In a typical private cloud buildout, a systems integrator spends significant time gathering requirements, defining the architecture and planning the project. Once execution begins, a variety of technical decisions are made which can impact stability and support options at a later date. Most operations organizations are new to virtualization and may not be informed, or may not understand the impact of their technical decisions. Virtualization brings a new level of complexity to infrastructure operations in which even seemingly minor decisions, such as selecting a time zone, can cause significant issues once the environment goes live.
Regardless of the decisions made during execution, it is critical for an operations transition team to be deployed during the execution phase of a virtualized private cloud buildout. This transition team should be comprised primarily of operations employees dedicated to covering the five key areas critical for transitioning a virtualized private cloud. By focusing time and attention to the transition, operations teams are in a position to be more successful once the virtual environment becomes their support and maintenance responsibility.
A colleague recently described to me a situation that shows the importance of properly transitioning a virtualized environment to an operations team. As his client’s virtual private cloud began to gain traction within the organization, system instability and downtime grew to unacceptable levels. This company had a typical transition from a systems integration team: documentation was in place, alerting had been configured, and their employees had been briefed on the environment. However, their failure to ensure the proper skillsets were in place within their organization, as well as a failure to adapt organizational processes, led to a series of cascading failures. Within six weeks of taking over the environment, the operations team had lost customer data by removing a misidentified storage device, had failed to properly manage the environment resulting in multi-day outages and had over-provisioned the environment to a point where server infrastructure refused to respond.
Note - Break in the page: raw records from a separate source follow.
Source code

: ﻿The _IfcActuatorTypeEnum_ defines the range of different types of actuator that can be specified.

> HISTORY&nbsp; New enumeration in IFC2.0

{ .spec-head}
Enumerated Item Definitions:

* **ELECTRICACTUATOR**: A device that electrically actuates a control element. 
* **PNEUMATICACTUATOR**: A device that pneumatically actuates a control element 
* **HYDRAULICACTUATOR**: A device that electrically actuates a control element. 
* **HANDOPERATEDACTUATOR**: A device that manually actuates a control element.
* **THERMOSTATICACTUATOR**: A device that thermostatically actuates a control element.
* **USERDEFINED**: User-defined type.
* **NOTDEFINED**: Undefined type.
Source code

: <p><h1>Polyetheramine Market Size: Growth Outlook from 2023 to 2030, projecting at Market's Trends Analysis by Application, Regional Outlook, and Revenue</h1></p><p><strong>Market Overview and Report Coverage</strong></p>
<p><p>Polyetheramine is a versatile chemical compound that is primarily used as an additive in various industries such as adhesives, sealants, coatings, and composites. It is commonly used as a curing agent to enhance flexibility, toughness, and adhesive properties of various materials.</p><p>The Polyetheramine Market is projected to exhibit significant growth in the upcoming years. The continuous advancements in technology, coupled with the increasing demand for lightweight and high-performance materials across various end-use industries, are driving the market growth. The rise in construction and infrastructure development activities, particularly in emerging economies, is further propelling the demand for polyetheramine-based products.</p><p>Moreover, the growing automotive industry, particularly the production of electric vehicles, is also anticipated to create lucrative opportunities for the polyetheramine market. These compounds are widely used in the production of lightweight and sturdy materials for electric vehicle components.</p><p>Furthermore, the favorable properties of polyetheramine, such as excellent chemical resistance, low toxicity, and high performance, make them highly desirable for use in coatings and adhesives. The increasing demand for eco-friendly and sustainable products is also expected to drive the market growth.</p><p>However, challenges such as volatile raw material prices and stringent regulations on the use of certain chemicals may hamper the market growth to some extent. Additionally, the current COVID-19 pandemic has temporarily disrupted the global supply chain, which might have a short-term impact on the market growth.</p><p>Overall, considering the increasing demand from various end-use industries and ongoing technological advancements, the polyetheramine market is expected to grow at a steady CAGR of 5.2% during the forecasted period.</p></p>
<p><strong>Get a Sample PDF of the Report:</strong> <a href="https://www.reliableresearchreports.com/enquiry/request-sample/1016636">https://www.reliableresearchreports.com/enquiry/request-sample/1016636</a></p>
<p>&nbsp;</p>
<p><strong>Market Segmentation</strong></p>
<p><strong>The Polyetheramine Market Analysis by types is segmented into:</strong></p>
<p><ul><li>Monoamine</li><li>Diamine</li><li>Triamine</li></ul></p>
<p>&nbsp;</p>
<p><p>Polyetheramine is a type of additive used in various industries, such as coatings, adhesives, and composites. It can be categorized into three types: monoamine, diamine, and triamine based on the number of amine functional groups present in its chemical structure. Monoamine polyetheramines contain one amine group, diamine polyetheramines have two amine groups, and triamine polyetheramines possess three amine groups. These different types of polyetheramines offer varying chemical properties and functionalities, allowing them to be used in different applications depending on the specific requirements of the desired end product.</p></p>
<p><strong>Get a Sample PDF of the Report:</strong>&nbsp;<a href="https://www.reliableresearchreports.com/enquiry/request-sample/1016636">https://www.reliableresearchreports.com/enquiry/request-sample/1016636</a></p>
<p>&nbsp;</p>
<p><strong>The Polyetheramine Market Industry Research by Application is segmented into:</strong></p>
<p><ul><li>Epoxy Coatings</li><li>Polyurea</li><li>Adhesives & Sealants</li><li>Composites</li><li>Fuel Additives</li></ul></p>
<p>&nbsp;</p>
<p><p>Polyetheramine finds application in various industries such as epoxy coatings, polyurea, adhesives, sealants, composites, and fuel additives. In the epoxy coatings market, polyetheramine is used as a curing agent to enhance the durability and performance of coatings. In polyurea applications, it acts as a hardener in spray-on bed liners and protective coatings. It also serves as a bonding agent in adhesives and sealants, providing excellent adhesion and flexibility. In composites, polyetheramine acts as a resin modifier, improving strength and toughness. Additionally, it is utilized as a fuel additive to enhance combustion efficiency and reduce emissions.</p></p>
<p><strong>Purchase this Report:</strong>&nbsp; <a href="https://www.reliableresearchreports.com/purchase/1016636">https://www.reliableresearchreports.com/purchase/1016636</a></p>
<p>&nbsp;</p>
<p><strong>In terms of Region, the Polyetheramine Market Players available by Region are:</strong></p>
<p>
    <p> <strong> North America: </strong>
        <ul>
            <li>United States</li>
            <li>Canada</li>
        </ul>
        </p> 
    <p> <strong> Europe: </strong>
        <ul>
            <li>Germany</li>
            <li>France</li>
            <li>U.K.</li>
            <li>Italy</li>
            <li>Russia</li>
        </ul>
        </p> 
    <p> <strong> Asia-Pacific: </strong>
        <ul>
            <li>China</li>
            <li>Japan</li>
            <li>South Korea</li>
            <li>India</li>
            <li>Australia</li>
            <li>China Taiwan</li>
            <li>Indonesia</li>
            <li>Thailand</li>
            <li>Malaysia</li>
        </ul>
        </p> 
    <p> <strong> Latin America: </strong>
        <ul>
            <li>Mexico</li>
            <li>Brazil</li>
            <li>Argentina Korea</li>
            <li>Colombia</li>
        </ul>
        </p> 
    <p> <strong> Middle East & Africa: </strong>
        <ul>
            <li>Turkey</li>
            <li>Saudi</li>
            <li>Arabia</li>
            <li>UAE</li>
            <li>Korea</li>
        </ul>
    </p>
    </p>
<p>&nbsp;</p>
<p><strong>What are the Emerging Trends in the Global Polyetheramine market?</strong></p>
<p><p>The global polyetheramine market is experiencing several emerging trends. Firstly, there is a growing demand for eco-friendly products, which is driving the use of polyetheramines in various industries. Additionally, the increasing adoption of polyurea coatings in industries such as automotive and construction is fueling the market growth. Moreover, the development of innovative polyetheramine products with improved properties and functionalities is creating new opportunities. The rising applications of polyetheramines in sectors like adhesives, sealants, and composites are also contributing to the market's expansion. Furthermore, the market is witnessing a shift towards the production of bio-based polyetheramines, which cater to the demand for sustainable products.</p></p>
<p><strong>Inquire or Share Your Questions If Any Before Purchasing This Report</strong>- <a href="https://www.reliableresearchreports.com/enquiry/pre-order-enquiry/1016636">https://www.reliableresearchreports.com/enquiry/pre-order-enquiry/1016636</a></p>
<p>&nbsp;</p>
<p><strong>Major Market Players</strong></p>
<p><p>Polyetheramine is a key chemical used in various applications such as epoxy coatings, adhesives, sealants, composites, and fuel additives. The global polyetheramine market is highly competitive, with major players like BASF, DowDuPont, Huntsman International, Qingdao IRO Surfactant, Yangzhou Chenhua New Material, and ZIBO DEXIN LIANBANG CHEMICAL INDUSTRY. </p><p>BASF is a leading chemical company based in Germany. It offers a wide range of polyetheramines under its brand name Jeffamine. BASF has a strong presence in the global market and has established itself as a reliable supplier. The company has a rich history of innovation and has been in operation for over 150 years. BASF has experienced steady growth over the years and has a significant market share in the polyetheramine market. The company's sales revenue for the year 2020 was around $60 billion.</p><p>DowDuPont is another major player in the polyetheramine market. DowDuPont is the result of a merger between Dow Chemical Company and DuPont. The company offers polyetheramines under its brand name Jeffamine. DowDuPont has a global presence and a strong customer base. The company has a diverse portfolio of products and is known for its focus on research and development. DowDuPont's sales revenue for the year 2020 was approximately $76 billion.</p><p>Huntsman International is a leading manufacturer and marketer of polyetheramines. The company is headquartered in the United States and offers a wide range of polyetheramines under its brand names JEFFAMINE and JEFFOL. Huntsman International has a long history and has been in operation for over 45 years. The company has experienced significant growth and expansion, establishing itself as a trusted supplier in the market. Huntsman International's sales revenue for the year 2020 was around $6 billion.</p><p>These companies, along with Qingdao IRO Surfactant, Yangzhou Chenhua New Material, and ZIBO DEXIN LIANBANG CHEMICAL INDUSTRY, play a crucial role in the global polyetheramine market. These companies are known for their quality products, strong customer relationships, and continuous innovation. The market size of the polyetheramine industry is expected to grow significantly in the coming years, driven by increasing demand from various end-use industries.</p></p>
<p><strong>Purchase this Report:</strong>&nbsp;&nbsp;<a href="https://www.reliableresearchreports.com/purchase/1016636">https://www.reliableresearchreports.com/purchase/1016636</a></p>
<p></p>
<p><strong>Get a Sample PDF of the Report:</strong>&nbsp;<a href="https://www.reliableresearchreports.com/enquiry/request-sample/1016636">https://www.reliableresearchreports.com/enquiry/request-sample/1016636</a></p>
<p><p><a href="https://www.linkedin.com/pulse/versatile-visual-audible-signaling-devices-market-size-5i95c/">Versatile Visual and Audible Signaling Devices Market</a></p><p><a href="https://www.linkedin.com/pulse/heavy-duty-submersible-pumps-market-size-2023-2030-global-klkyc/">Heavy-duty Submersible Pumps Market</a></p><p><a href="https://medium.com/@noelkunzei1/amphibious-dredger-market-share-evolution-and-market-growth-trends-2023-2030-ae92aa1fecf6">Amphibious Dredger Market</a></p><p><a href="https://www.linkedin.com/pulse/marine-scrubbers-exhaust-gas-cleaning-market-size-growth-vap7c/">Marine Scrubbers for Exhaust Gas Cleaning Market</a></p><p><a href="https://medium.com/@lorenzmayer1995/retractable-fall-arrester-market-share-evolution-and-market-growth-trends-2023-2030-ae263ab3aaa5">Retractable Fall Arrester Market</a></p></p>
This resulted in a large unexpected expense to repair and grow their infrastructure, as well as train their people. During this three- month recovery period, their business customers continued to suffer through an unstable and problem-ridden environment.
These types of problems can be addressed if a transition is properly planned and executed. Transition teams should focus on five key areas to reduce the likelihood of problems with a virtualized private cloud environment down the road. The five focus areas are:
- Ensuring skillset readiness
- Understanding the environment
- Investing in instrumentation to monitor the private cloud
- Adapting operational processes
- Exercising failure scenarios
In subsequent posts, I will examine each of these areas and the issues surrounding transition of a new virtual infrastructure to a technology operations organization.
What other areas have you seen an operations organizations struggle with when taking ownership of a private cloud? Are there lessons learned in these areas that can help organizations avoid a “raining cloud”?